If organizing a wedding was stressful, it was nothing compared to un-organizing it. I rummaged around in my purse, pulled out a card and gave it to her. She returned a tight smile and fiddled with the computer in front of her.
“Ok, just a few more things I need from you, ma’am. Now as I’ve already explained to Mr. Burgess, Littlefield Willows will only be refunding the price of the venue less the booking fee and a 40% cancellation charge, which means--”
“I’m sorry, 40%? I’m pretty sure I was told it would be 10%?”
She tightened her already tight smile.
“Yes, ma’am, you’re absolutely correct, but that applies to postponed events only, whereas a full cancellation forces us to take 40%.”
“Well, you’re not forced…” I muttered as I took my card back from her.
“Pardon me?”
“Nothing. Just …it’s a lot of money.”
She nodded, thought for a moment then handed me a brochure she pulled from under the counter. People were already lining up behind me in a queue.
“There is this, however, which you might like to consider. Seeing as you and Mr. Burgess didn’t opt for any of our insurance options, we can’t help much with the fee. However, we do have a new program where you can effectively pass on your wedding date to another couple independently and settle the fee that way.”
She handed me the brochure. I gave it a confused look.
“So …you basically sell your wedding to someone else?” I asked, incredulous.
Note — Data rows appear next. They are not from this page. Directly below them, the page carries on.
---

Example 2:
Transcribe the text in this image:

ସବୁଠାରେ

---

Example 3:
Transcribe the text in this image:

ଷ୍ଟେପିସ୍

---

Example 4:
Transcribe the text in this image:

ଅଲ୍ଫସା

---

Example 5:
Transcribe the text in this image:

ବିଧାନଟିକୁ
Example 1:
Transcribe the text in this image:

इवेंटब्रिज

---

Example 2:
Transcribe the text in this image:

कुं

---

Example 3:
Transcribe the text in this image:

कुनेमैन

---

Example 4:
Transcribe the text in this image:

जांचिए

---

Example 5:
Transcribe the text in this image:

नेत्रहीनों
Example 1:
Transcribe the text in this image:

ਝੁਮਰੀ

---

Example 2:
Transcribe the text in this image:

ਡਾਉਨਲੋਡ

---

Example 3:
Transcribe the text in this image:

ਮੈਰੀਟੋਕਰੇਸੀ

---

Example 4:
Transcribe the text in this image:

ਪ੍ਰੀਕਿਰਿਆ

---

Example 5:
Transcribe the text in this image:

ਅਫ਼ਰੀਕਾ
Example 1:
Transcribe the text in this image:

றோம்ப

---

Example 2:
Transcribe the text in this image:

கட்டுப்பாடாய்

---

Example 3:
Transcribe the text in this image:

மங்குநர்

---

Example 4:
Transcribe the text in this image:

Her laugh was forced and too high pitched.
“Yes, something like that, ma’am! I mean, it does offer a way for people to recoup
some of the losses in the event that a wedding should, you know…” she gestured towards me like she was alluding to some strange but unmentionable sickness I had.
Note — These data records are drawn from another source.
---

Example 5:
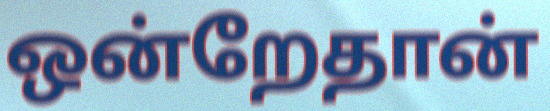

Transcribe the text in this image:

ஒன்றேதான்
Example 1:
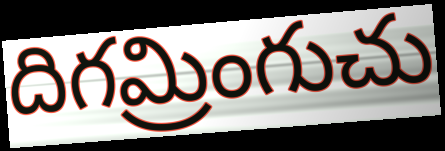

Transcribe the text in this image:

దిగమ్రింగుచు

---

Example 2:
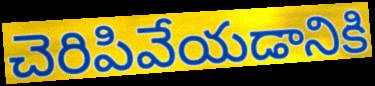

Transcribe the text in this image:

చెరిపివేయడానికి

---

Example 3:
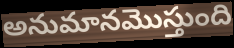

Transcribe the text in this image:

అనుమానమొస్తుంది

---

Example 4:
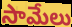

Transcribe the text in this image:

సామేలు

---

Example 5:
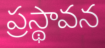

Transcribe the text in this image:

ప్రస్థావన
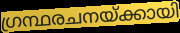
ഗ്രന്ഥരചനയ്ക്കായി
I forced a smile. It’s all red carpet and complimentary canapes when you’re signing up, but a 40% kick in the teeth when you cancel and a patronizing nudge over into the second hand wedding market. Bizarre.
“I’m sorry, I think I’d really just like the refund right now, please. I don’t have a lot of time to be sorting all this out.”
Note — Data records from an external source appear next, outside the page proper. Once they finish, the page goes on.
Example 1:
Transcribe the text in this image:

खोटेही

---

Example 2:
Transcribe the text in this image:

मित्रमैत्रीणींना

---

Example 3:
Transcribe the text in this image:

The cashier gave me a pitying look. “Of course, ma’am,” she said, and continued to fuss with the computer.
I waited impatiently.
“That’s a very pretty tree necklace.”
I turned around to find the source of the voice. It was a pretty young woman with bleached hair and great big blue tattoos all over her neck and collarbone.
“Oh, thank you. It’s …it was a gift from someone.”
The woman was behind me in the queue but quickly came to stand beside me.
“Boyfriend?” She touched her fingers to the necklace Mark had given me the first expo we did together.
“Something like that. Maybe. I don’t know, right?”
She smiled warmly and winked at me.
“Oh it’s like that, huh? I got you.” She leaned in close to me and dropped her voice. “Now don’t be alarmed or anything, but I’m something of a psychic. Just a little gift I have. Had it since childhood. But I can see things, you know? I can just tell, the guy that gave you this, he’s a bit of a strange one, isn’t he?”
I looked at her, a little shocked.
“You could say that,” I said cautiously. The cashier eyed us as she sorted some documents for me to sign.
“I’m seeing a kind of scruffy looking guy. A builder? Makes things from wood? Name of Mike maybe…?”
“Oh God, Mark, yes that’s right,” I said, a little stupefied.
“Well, I can see it all very clearly, he loves you, a lot,” she said emphatically.
“He does?”
“Oh yes. That’s very clear. And you should be patient with him. It’ll be worth it. It might not look like it now, but he has wounds of his own, you know?”